Wednesday, March 16, 2016

Beef Carbonnade (Beef and Beer Stew)

Soups and stews are among our favorite things to prepare, and a byproduct is that leftovers are generally better the following day as the flavors meld even further overnight. Should I ask my husband what he would like for dinner that I haven't fixed in awhile, on many occasions he will say how about a pot roast

Several months ago rather than a regular pot roast, I made a beef carbonnade that was absolutely delish! A thick stew of beef, onions, herbs… cooked in our own dark beer_ a porter, and with fresh vegetables. And to be certain I still knew how, this for last night's dinner...

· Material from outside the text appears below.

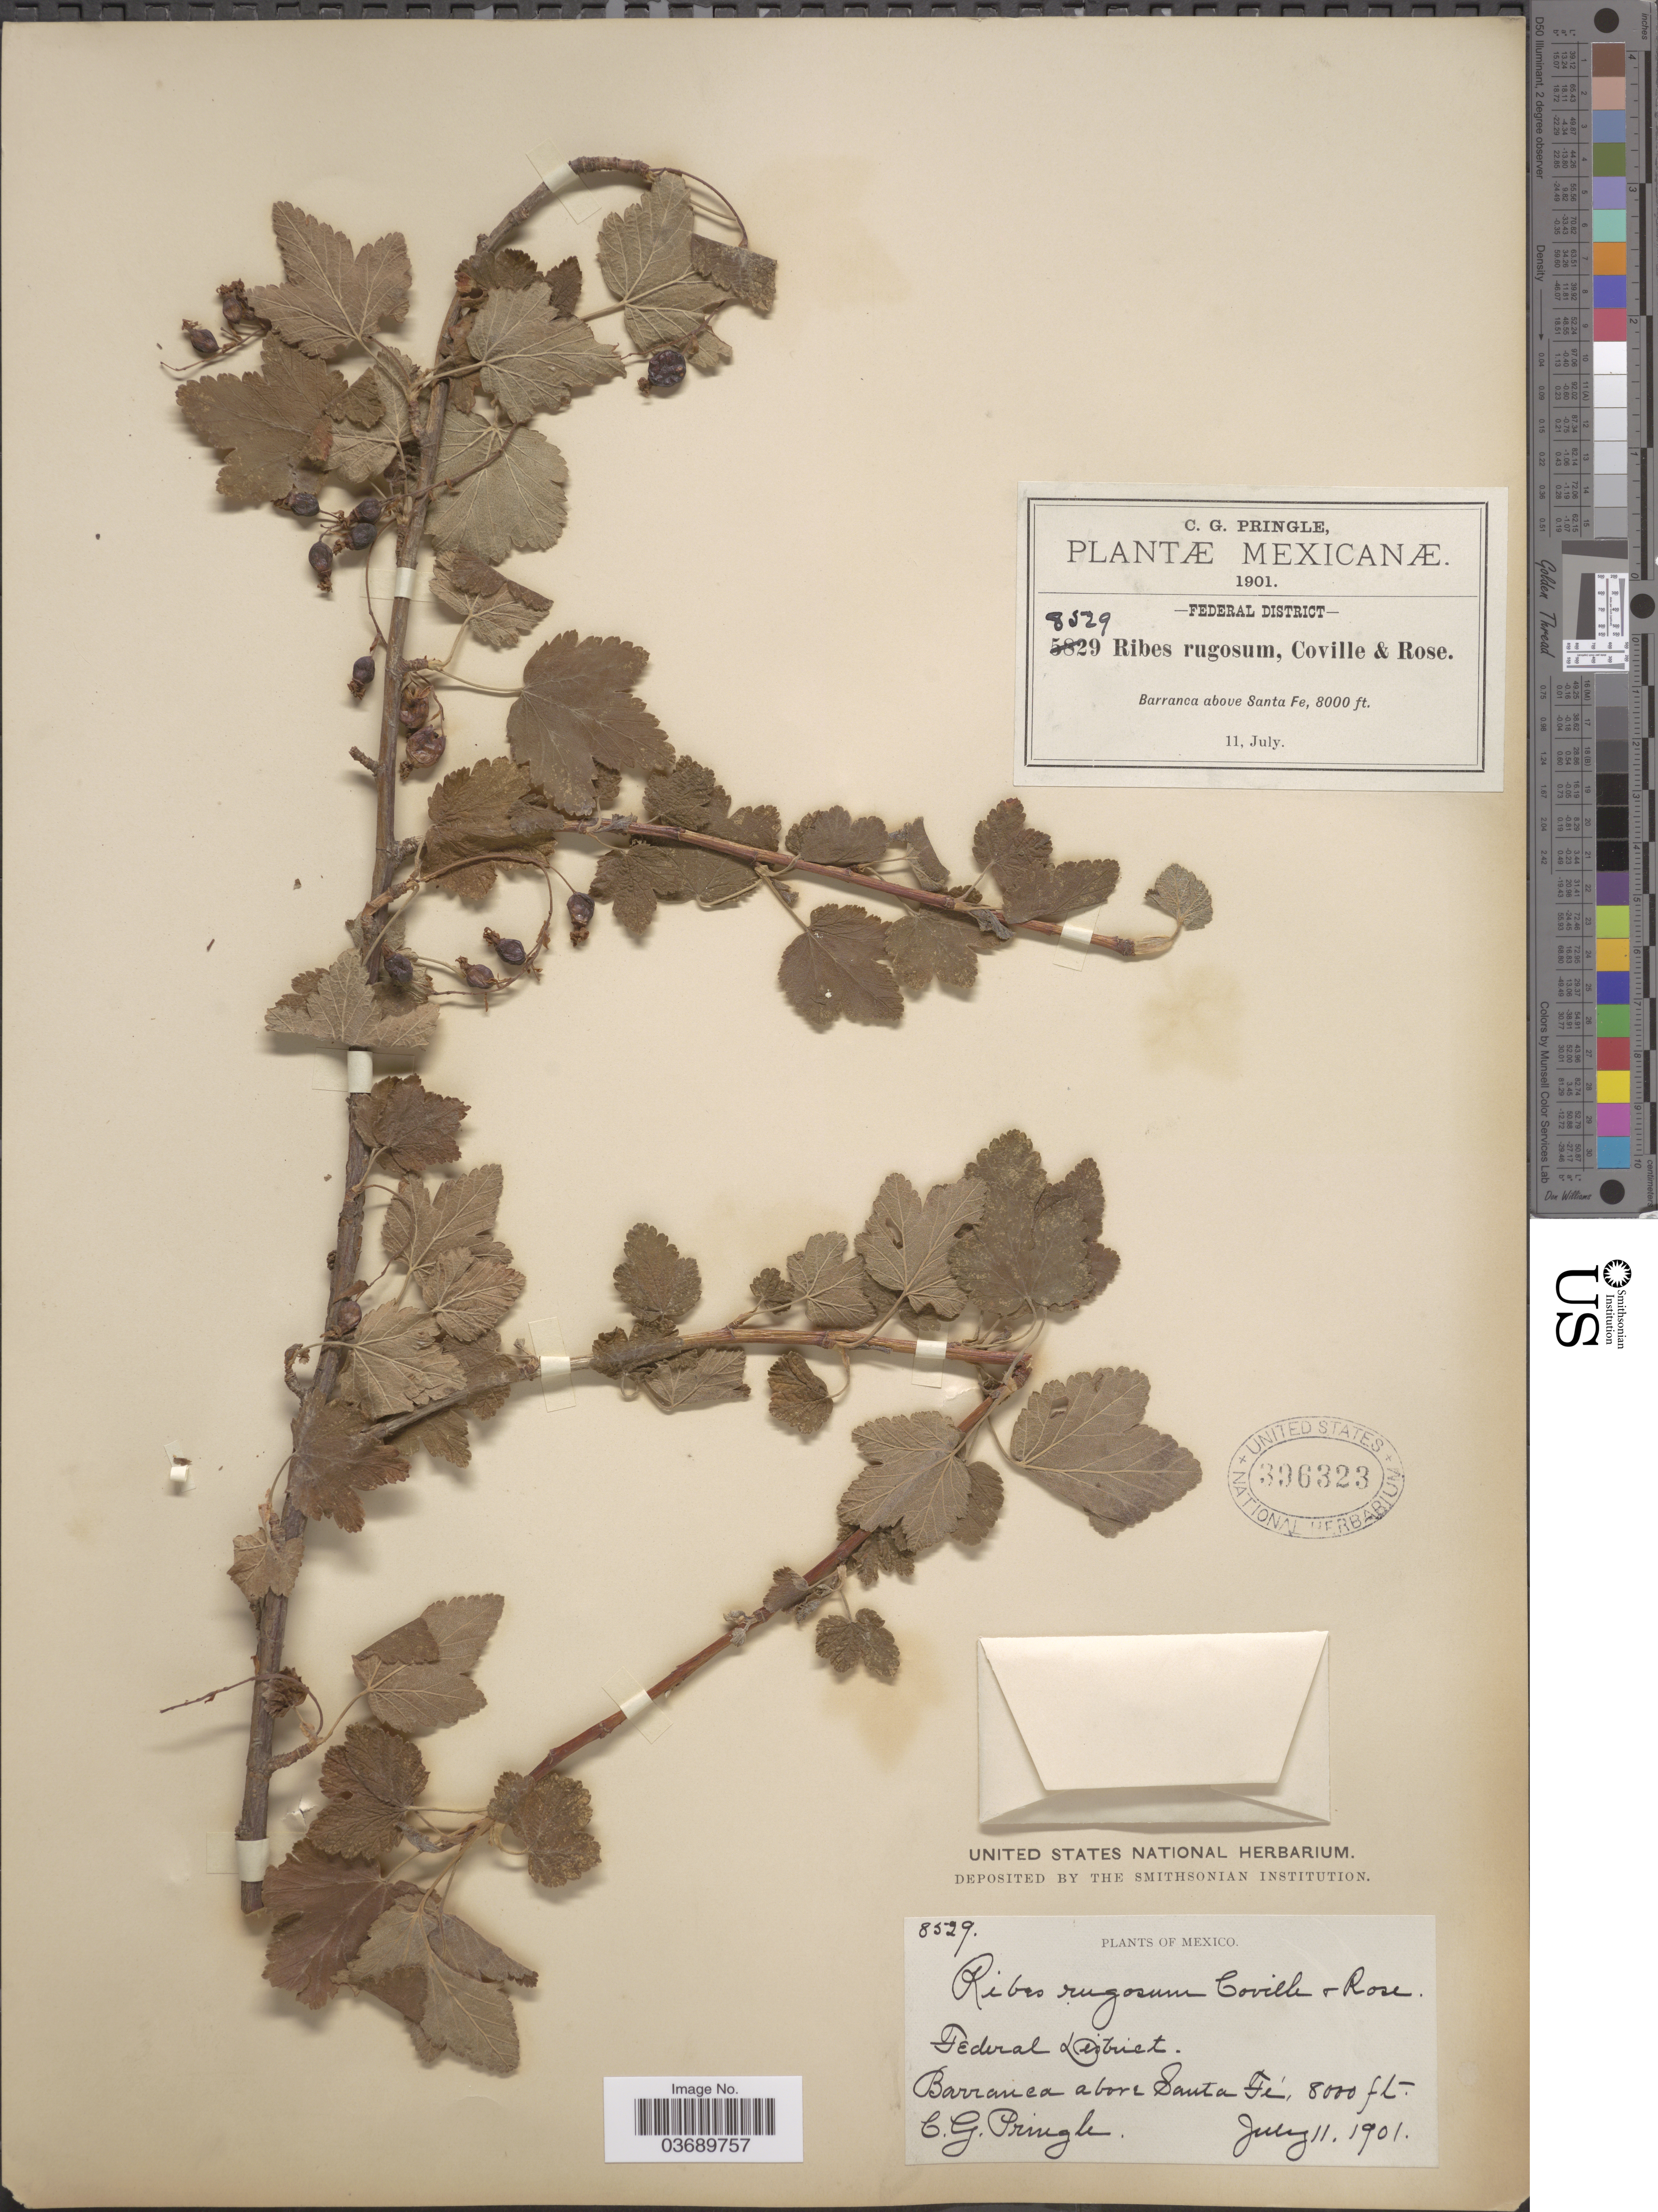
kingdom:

Beef Carbonnade (Beef and Beer Stew)  from Diana's kitchen 

4- 4 ½ lb beef (local grass-fed chuck roast), cut into 2″ cubes
Kosher salt and freshly ground black pepper, to taste 
14 cup unbleached flour
1 teaspoon paprika
2 TB extra virgin olive oil
2 TB unsalted butter
2 TB bacon fat (from 3-4 slices bacon)
1 large onion, thinly sliced (about 2 cups)
4 large cloves garlic, coarsely chopped
1 (12-ounce) bottle dark beer
1 cup beef stock
2 TB molasses 
2 TB organic apple cider vinegar
3 sprigs fresh thyme
1 sprig fresh tarragon, chopped (optional)
3 bay leaves
Add carrots, potatoes, parsnips, mushrooms…  

Dry the beef with paper towels. In a paper or plastic bag, mix flour, paprika, half teaspoon each of kosher salt and freshly ground pepper. Add the meat and toss to coat evenly. Heat the oil and butter in a large Dutch oven over medium-high heat. Brown the beef on both sides and uncrowded in small batches, about 6-8 minutes.

Transfer the beef to a plate and set aside. 

Add the bacon fat and onion and cook until caramelized_ 20-30 minutes. Add the garlic, stir to combine, and cook another minute.

Add the beer and scrape the bottom of the pot to incorporate the fond. Add the beef stock, molasses, vinegar and herbs, and then the beef. Bring it all to a simmer on the stove. Cover the pot with the lid, slightly offset. Bake until beef is tender_ 2 1/2 - 3 hours at 325 F.

(Note: at this point it can be refrigerated overnight once all has cooled to room temperature. Any excess fat will be solidified and easily removed for a healthier meal. Simply reheat the next day and continue.)

Add the vegetables, combine and bake uncovered for another 40-45 minutes until they are tender. Remove the thyme and bay leaf.

Serve with a nice crusty bread just in case you like to sop up any of the delicious sauce remaining on your plate.

(Oxford Dictionary: Mid 17th century (denoting a piece of meat or fish cooked on hot coals): from French, from Latin carbo, carbon- 'coal, charcoal'.)